Source texts of formatted documents:

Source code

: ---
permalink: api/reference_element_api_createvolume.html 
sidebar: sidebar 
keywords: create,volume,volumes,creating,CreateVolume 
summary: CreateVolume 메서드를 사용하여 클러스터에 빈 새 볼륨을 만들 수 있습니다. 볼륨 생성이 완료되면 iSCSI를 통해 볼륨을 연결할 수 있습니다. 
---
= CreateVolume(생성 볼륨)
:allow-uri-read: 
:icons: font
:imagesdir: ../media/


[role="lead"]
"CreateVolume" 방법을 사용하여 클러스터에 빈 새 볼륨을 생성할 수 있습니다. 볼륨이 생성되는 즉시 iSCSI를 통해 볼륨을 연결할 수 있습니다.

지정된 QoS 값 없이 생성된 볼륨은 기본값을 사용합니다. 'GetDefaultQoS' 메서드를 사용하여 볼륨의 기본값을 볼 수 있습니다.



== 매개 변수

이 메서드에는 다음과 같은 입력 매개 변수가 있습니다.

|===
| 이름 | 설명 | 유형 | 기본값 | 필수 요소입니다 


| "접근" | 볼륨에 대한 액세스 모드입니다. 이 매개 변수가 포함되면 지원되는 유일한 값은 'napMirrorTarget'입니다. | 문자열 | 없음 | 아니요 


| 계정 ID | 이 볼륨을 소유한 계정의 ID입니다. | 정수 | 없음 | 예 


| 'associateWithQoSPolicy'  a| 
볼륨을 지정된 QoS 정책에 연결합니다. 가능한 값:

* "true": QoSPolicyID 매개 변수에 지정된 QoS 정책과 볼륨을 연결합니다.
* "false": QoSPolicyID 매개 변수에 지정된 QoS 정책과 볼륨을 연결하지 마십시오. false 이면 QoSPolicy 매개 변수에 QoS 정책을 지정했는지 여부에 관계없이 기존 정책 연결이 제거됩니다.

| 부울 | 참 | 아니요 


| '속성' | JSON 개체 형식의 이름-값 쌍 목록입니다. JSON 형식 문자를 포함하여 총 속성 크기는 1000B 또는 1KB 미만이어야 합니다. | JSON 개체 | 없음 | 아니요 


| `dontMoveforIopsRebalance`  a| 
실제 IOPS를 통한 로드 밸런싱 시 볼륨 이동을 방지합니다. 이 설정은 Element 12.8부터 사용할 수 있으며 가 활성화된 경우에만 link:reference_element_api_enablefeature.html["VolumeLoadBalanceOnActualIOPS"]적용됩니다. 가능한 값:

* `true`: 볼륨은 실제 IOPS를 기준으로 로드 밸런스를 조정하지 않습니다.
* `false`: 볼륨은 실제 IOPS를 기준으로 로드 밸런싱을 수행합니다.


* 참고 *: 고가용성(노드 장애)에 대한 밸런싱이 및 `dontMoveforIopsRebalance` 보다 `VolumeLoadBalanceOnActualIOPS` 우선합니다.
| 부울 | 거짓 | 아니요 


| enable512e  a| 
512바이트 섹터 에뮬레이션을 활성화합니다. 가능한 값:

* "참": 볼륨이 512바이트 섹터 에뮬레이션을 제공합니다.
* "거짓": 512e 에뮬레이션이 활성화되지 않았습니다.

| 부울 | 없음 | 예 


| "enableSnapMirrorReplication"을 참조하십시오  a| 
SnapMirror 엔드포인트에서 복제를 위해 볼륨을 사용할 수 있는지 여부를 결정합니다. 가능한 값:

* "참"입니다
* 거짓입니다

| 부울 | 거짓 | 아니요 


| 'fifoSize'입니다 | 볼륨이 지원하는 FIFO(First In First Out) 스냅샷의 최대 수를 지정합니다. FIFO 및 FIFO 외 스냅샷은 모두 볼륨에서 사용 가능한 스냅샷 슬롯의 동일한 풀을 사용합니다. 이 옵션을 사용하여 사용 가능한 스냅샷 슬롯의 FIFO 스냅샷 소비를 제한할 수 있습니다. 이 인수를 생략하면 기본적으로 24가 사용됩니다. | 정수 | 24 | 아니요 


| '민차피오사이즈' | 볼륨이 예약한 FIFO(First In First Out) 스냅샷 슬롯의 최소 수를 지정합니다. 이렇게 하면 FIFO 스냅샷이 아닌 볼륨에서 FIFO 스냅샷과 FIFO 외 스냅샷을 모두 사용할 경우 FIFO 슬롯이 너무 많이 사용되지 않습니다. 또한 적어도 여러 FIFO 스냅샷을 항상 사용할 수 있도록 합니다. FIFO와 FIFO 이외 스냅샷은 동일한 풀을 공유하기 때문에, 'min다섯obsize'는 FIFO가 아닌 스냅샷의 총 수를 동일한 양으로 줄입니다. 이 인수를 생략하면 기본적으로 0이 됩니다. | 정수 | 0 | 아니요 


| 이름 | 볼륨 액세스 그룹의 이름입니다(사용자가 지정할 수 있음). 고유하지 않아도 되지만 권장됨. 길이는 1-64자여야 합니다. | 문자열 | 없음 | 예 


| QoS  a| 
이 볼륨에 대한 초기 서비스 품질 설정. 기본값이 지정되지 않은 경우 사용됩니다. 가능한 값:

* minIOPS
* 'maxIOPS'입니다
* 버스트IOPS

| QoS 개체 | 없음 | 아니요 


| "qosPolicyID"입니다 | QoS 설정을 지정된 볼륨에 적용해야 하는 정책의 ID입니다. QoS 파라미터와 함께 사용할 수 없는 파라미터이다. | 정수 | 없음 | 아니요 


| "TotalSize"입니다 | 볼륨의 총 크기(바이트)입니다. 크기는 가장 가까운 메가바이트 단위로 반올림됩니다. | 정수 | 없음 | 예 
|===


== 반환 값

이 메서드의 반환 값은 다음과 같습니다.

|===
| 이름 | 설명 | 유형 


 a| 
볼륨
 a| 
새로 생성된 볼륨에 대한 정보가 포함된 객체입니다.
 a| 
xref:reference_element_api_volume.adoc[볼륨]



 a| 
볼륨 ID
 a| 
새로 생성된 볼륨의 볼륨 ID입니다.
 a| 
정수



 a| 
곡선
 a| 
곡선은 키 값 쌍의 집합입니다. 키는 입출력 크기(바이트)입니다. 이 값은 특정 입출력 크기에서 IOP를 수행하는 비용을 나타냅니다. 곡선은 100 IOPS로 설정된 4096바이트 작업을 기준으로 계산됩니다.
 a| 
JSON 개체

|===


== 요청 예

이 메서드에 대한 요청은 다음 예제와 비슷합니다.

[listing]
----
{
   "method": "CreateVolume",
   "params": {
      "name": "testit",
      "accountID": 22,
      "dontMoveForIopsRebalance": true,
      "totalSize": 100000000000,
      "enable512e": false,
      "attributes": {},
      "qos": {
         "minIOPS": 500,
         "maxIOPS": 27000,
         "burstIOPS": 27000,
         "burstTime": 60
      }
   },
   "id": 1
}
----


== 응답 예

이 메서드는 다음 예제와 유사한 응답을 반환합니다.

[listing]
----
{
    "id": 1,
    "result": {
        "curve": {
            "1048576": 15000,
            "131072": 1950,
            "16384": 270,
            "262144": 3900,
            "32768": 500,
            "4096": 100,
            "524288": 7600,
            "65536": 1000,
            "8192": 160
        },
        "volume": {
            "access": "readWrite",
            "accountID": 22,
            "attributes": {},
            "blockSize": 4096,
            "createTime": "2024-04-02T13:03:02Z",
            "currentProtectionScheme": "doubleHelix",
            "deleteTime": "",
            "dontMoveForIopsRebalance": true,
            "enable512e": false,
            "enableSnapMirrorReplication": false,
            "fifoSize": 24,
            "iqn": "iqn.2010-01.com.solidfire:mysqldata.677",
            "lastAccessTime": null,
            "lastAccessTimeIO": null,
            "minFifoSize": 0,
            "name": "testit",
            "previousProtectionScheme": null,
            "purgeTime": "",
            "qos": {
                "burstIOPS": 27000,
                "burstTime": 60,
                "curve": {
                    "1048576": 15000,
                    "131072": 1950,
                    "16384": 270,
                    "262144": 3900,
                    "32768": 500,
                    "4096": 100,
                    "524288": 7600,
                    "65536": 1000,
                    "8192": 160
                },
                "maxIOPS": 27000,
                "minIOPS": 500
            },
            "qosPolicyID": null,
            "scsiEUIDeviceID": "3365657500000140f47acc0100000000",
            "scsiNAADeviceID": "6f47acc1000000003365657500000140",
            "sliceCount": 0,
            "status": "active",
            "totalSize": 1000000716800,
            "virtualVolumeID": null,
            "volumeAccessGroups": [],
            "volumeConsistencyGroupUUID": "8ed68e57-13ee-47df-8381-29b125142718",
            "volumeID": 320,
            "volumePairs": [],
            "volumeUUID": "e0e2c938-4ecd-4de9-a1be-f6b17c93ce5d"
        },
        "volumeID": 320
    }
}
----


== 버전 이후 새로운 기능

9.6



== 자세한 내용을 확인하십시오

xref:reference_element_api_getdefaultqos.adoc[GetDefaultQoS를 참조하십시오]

### ACTIVITY
Take the entries above and copy them exactly from the first line through the line with "밸런스를 조정하지 않습니다."; leave out every line after it.

### ANSWER BOX
Source code

: ---
permalink: api/reference_element_api_createvolume.html 
sidebar: sidebar 
keywords: create,volume,volumes,creating,CreateVolume 
summary: CreateVolume 메서드를 사용하여 클러스터에 빈 새 볼륨을 만들 수 있습니다. 볼륨 생성이 완료되면 iSCSI를 통해 볼륨을 연결할 수 있습니다. 
---
= CreateVolume(생성 볼륨)
:allow-uri-read: 
:icons: font
:imagesdir: ../media/


[role="lead"]
"CreateVolume" 방법을 사용하여 클러스터에 빈 새 볼륨을 생성할 수 있습니다. 볼륨이 생성되는 즉시 iSCSI를 통해 볼륨을 연결할 수 있습니다.

지정된 QoS 값 없이 생성된 볼륨은 기본값을 사용합니다. 'GetDefaultQoS' 메서드를 사용하여 볼륨의 기본값을 볼 수 있습니다.



== 매개 변수

이 메서드에는 다음과 같은 입력 매개 변수가 있습니다.

|===
| 이름 | 설명 | 유형 | 기본값 | 필수 요소입니다 


| "접근" | 볼륨에 대한 액세스 모드입니다. 이 매개 변수가 포함되면 지원되는 유일한 값은 'napMirrorTarget'입니다. | 문자열 | 없음 | 아니요 


| 계정 ID | 이 볼륨을 소유한 계정의 ID입니다. | 정수 | 없음 | 예 


| 'associateWithQoSPolicy'  a| 
볼륨을 지정된 QoS 정책에 연결합니다. 가능한 값:

* "true": QoSPolicyID 매개 변수에 지정된 QoS 정책과 볼륨을 연결합니다.
* "false": QoSPolicyID 매개 변수에 지정된 QoS 정책과 볼륨을 연결하지 마십시오. false 이면 QoSPolicy 매개 변수에 QoS 정책을 지정했는지 여부에 관계없이 기존 정책 연결이 제거됩니다.

| 부울 | 참 | 아니요 


| '속성' | JSON 개체 형식의 이름-값 쌍 목록입니다. JSON 형식 문자를 포함하여 총 속성 크기는 1000B 또는 1KB 미만이어야 합니다. | JSON 개체 | 없음 | 아니요 


| `dontMoveforIopsRebalance`  a| 
실제 IOPS를 통한 로드 밸런싱 시 볼륨 이동을 방지합니다. 이 설정은 Element 12.8부터 사용할 수 있으며 가 활성화된 경우에만 link:reference_element_api_enablefeature.html["VolumeLoadBalanceOnActualIOPS"]적용됩니다. 가능한 값:

* `true`: 볼륨은 실제 IOPS를 기준으로 로드 밸런스를 조정하지 않습니다.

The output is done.